# Task brief:
Write out every line below that includes the word "Watumishi".

*** Data to examine ***

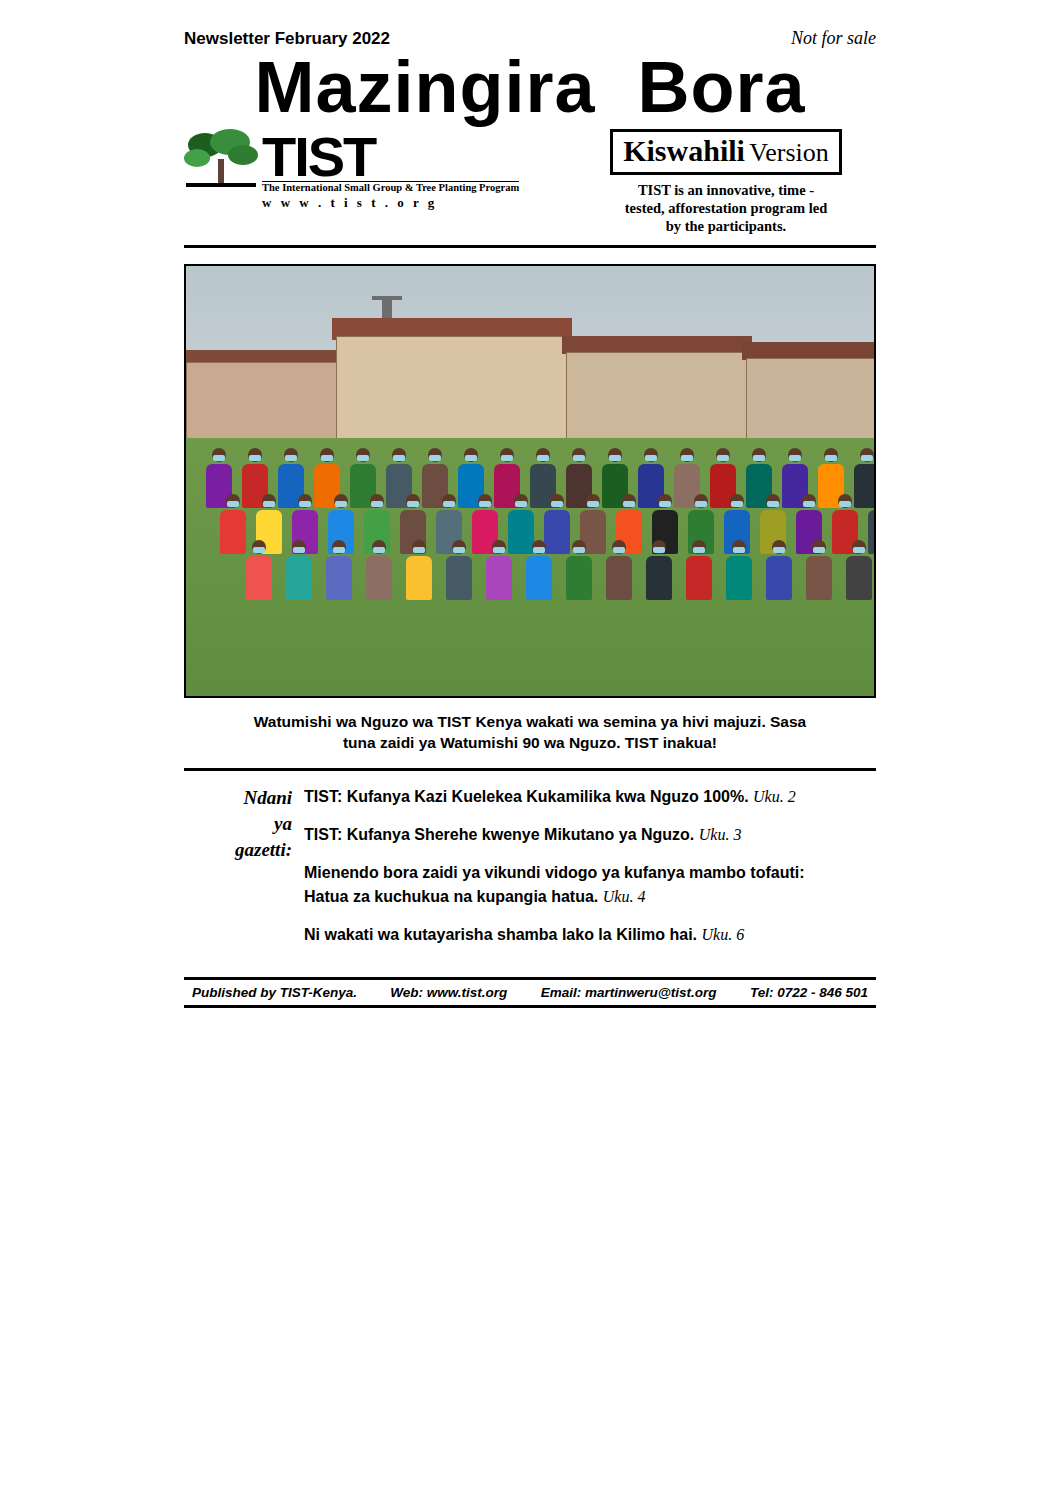Newsletter February 2022
Not for sale
Mazingira Bora
TIST
The International Small Group & Tree Planting Program
w w w . t i s t . o r g
Kiswahili Version
TIST is an innovative, time -
tested, afforestation program led
by the participants.
Watumishi wa Nguzo wa TIST Kenya wakati wa semina ya hivi majuzi. Sasa
tuna zaidi ya Watumishi 90 wa Nguzo. TIST inakua!
Ndani
ya
gazetti:
TIST: Kufanya Kazi Kuelekea Kukamilika kwa Nguzo 100%. Uku. 2
TIST: Kufanya Sherehe kwenye Mikutano ya Nguzo. Uku. 3
Mienendo bora zaidi ya vikundi vidogo ya kufanya mambo tofauti:
Hatua za kuchukua na kupangia hatua. Uku. 4
Ni wakati wa kutayarisha shamba lako la Kilimo hai. Uku. 6
Published by TIST-Kenya. Web: www.tist.org Email: martinweru@tist.org Tel: 0722 - 846 501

***

# Response to the exercise:
Watumishi wa Nguzo wa TIST Kenya wakati wa semina ya hivi majuzi. Sasa
tuna zaidi ya Watumishi 90 wa Nguzo. TIST inakua!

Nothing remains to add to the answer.